Spuds Lament New Fate


Spuds everywhere lamented last week after an announcement that scientists were seeking to develop a battery powered solely by potato power. It turns out, wild taters must now not only be on the lookout for a certain clown with red hair seeking succulent spuds to fill his greasy fryers, they also have to avoid men wearing lab coats and pocket protectors.

The nutty professor versus Mr. Potato Head … who will come out on top?

Shortly after the announcement, a rotund spud was observed making a break for the border, the Mrs. in tow. The future is uncertain for russets everywhere.


Scientists Try to Fool Rambunctious Russets


The process that could make potatoes a new fuel source resides in the salt-bridge capacity latent in all treated tubers. It is also said that boiling them increases their power tenfold. Who knew?

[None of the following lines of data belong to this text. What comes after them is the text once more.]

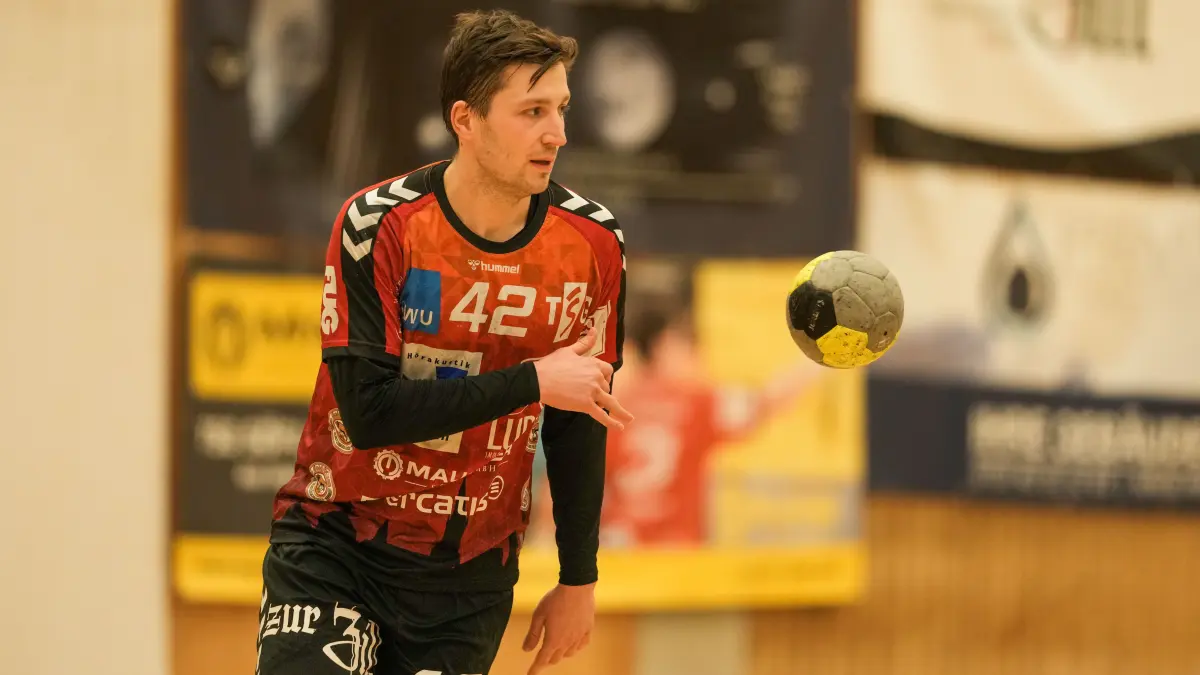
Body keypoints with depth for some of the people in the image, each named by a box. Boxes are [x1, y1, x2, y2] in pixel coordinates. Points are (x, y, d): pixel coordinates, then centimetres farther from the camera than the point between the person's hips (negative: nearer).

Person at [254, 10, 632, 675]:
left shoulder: (592, 242, -4)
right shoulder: (378, 225, -16)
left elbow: (577, 427, 7)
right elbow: (369, 410, -22)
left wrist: (578, 580, 9)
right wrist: (532, 381, -22)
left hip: (471, 570, 3)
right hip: (335, 545, -3)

Scientists have devised a plan to fool unwary spuds by disguising pots of hot water as day spas to help facilitate the process. Then, it’s just a matter of popping the zinc and copper electrodes into their baked bodies to finish out the process, and Voilà!, instant potato power.


Fight the Potato Power!


Protesters were arrested at a pro-potato rally earlier in the week. The chant, “Fight the potato power!” was heard, as long-haired spuds in tie-dyed t-shirts and Birkenstocks were dragged off to a special potato-holding facility — their fate unknown.

Vast quantities of water were also spotted being pumped into the facility, and sources close to the spud frenzy feel the potatoes’ days are numbered.